WORK TO COMPLETE:
All lines in the records below from the line with "HFOV = 90.4 degrees." through the line with "The horizontal FOV" are to be given again exactly, both ends included; the pictures are to be left out.

--- DATASET Enclosed Below ---

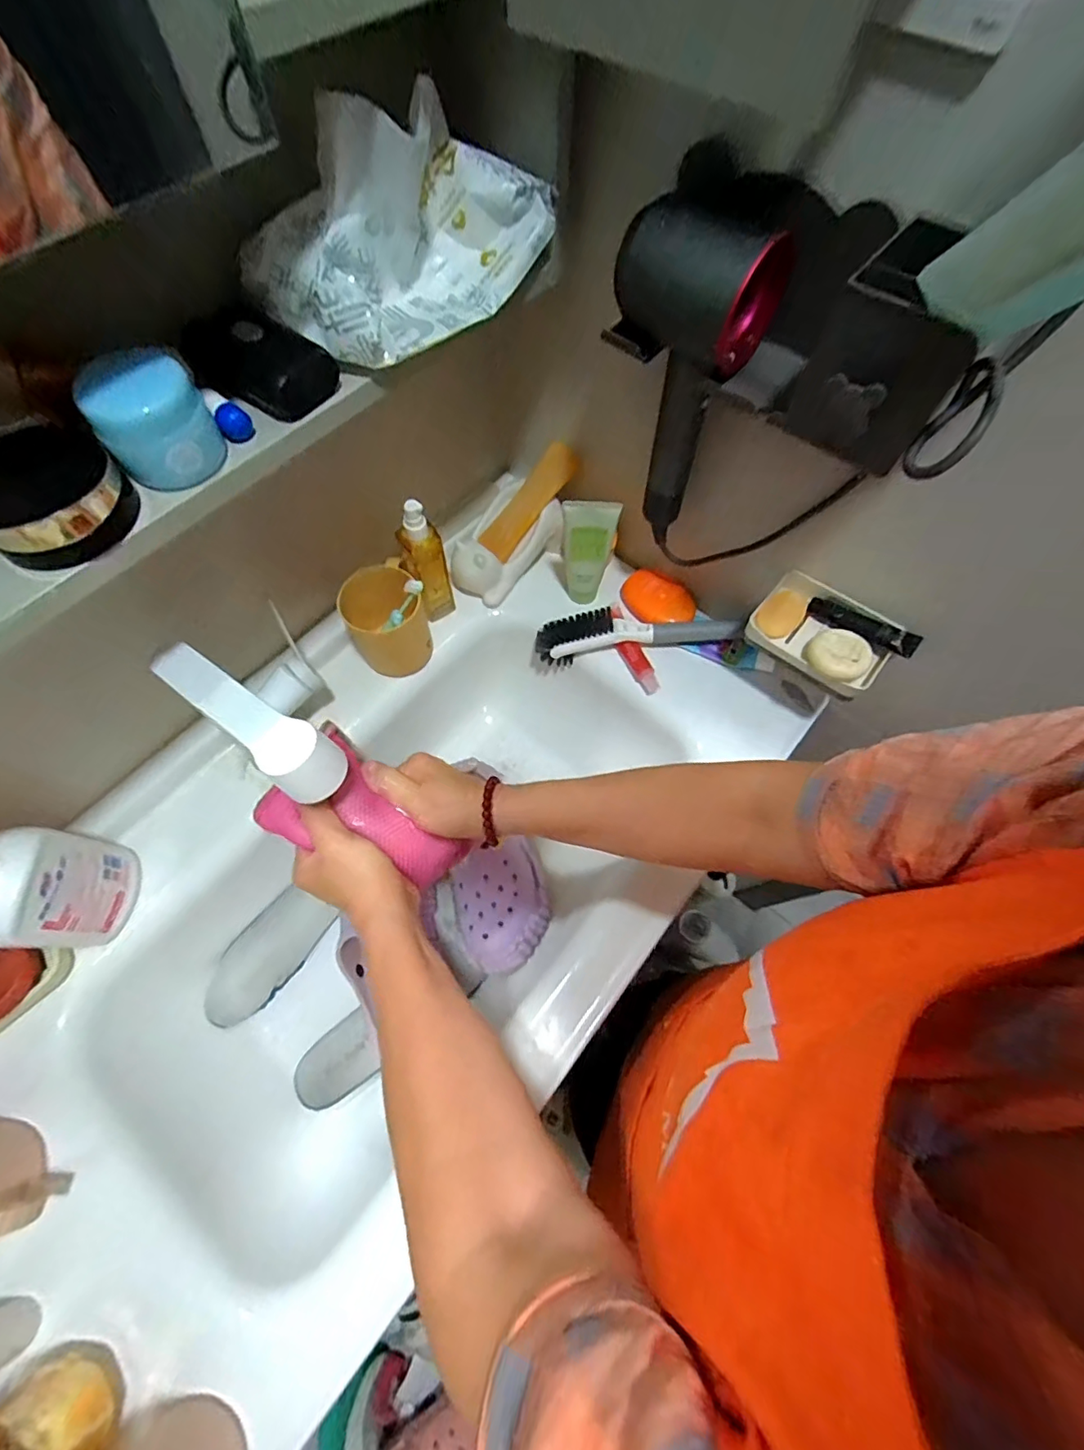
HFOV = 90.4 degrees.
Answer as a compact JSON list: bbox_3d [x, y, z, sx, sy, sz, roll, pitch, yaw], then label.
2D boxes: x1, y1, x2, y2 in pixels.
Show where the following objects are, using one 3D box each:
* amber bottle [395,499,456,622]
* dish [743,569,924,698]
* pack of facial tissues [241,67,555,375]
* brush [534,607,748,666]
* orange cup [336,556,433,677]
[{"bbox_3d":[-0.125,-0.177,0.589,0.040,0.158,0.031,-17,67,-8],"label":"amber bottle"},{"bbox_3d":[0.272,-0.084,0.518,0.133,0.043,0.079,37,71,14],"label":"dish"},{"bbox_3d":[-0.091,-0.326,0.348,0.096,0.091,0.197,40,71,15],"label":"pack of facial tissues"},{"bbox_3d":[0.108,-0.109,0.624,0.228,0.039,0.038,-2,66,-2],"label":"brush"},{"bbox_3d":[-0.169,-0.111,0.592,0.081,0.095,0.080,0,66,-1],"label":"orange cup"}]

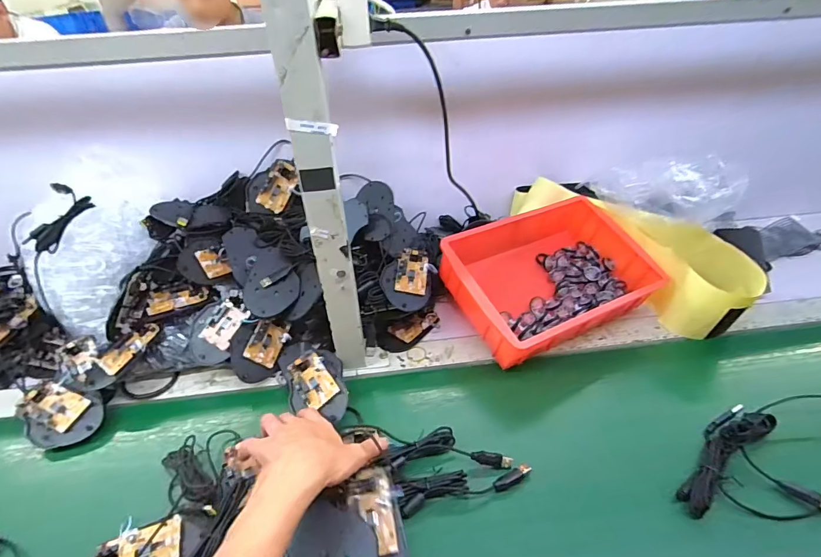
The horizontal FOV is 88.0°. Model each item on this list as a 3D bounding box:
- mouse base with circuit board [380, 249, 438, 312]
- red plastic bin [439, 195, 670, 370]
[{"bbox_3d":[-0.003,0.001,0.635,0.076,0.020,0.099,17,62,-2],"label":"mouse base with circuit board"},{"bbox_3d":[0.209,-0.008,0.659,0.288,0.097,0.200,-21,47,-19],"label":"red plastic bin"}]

--- End of Enclosed DATASET ---
--- DATASET Enclosed Below ---

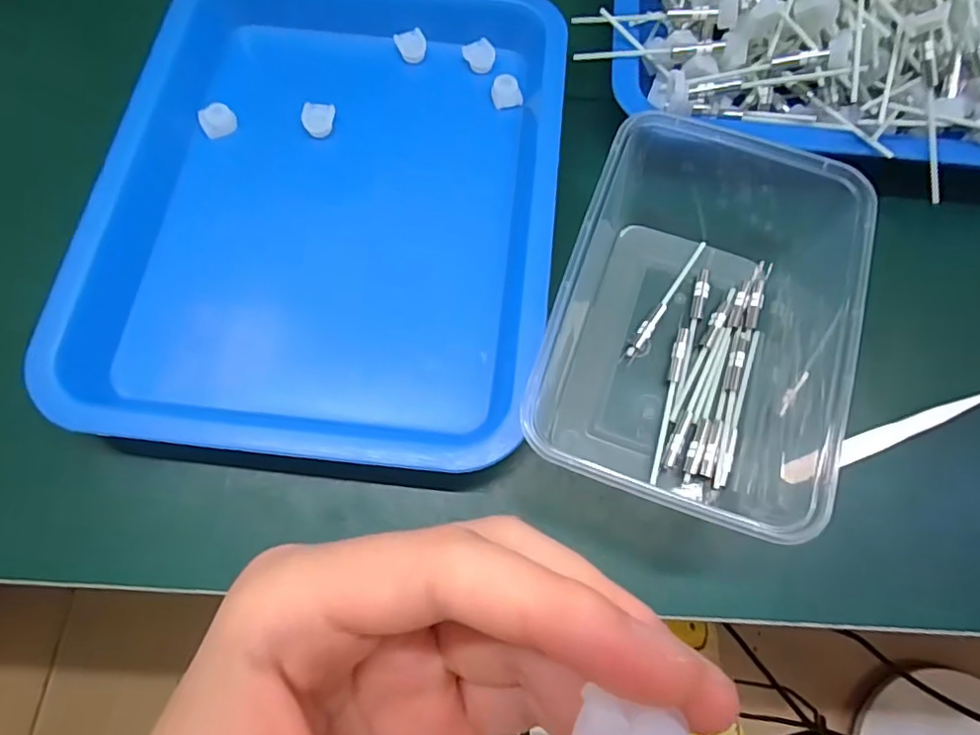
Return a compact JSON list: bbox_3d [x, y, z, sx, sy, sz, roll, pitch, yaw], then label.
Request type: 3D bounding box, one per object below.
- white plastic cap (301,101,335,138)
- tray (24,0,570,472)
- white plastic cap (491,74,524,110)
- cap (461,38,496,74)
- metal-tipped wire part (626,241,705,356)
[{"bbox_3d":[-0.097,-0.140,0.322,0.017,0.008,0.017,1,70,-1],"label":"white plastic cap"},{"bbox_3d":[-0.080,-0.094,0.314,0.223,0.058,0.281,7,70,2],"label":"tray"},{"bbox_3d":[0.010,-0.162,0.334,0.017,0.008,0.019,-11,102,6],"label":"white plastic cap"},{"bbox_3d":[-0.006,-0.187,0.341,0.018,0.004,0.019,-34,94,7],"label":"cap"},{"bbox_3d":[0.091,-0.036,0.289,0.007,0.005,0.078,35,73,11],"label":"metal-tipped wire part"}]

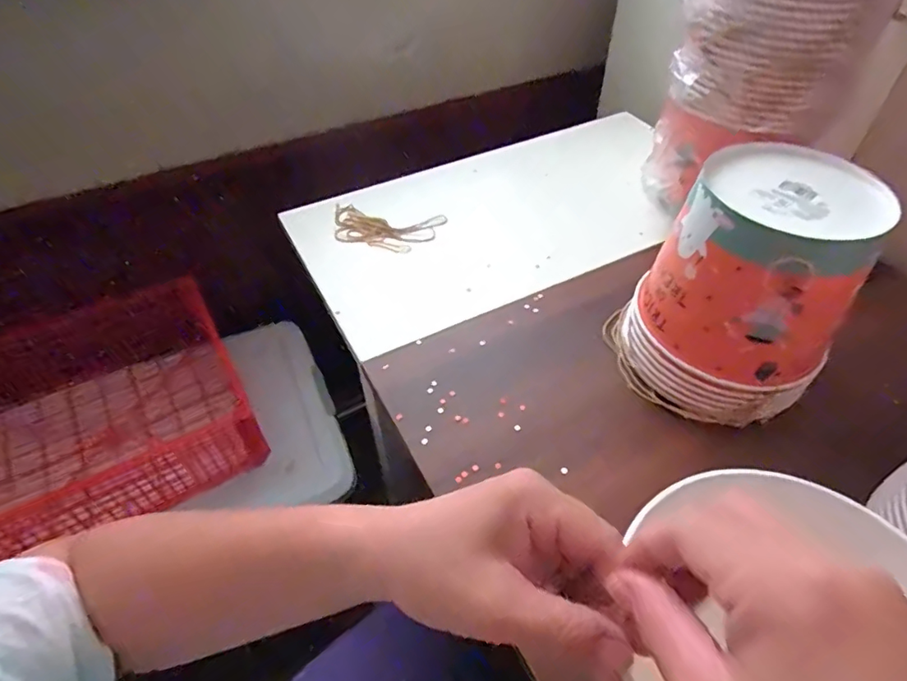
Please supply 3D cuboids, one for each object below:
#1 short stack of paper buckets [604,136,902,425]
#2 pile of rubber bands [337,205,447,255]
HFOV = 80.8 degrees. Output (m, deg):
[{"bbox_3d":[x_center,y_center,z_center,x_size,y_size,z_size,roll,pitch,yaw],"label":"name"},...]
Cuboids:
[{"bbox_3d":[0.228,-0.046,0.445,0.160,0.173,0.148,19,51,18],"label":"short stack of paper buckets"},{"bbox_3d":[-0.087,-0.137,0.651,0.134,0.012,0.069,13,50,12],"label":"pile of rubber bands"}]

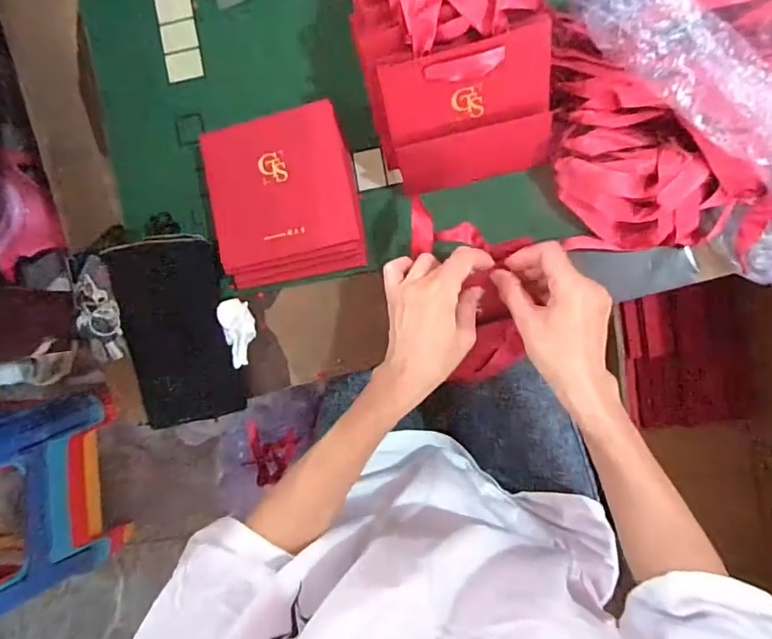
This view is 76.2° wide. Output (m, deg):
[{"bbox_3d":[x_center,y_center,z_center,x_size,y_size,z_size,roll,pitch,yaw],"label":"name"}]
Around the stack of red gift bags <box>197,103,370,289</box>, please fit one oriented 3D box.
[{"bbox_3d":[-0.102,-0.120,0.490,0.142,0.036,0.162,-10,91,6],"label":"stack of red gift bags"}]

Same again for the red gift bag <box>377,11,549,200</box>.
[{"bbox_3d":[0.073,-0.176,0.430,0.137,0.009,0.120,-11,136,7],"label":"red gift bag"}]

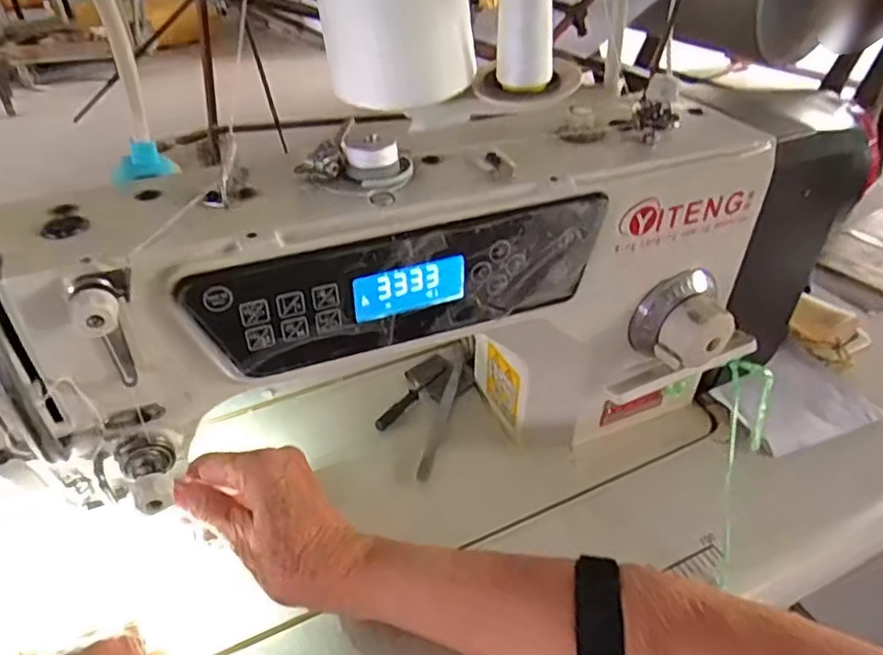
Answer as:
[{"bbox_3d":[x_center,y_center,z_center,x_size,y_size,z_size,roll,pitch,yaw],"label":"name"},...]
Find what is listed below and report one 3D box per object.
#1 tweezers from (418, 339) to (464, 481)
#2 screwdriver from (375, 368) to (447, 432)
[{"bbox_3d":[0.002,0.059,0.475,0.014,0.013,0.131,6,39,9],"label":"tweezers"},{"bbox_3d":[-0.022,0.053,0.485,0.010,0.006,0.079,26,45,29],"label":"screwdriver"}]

--- End of Enclosed DATASET ---

YOUR RESPONSE:
HFOV = 90.4 degrees.
Answer as a compact JSON list: bbox_3d [x, y, z, sx, sy, sz, roll, pitch, yaw], then label.
2D boxes: x1, y1, x2, y2 in pixels.
Show where the following objects are, using one 3D box each:
* amber bottle [395,499,456,622]
* dish [743,569,924,698]
* pack of facial tissues [241,67,555,375]
* brush [534,607,748,666]
* orange cup [336,556,433,677]
[{"bbox_3d":[-0.125,-0.177,0.589,0.040,0.158,0.031,-17,67,-8],"label":"amber bottle"},{"bbox_3d":[0.272,-0.084,0.518,0.133,0.043,0.079,37,71,14],"label":"dish"},{"bbox_3d":[-0.091,-0.326,0.348,0.096,0.091,0.197,40,71,15],"label":"pack of facial tissues"},{"bbox_3d":[0.108,-0.109,0.624,0.228,0.039,0.038,-2,66,-2],"label":"brush"},{"bbox_3d":[-0.169,-0.111,0.592,0.081,0.095,0.080,0,66,-1],"label":"orange cup"}]

The horizontal FOV is 88.0°. Model each item on this list as a 3D bounding box:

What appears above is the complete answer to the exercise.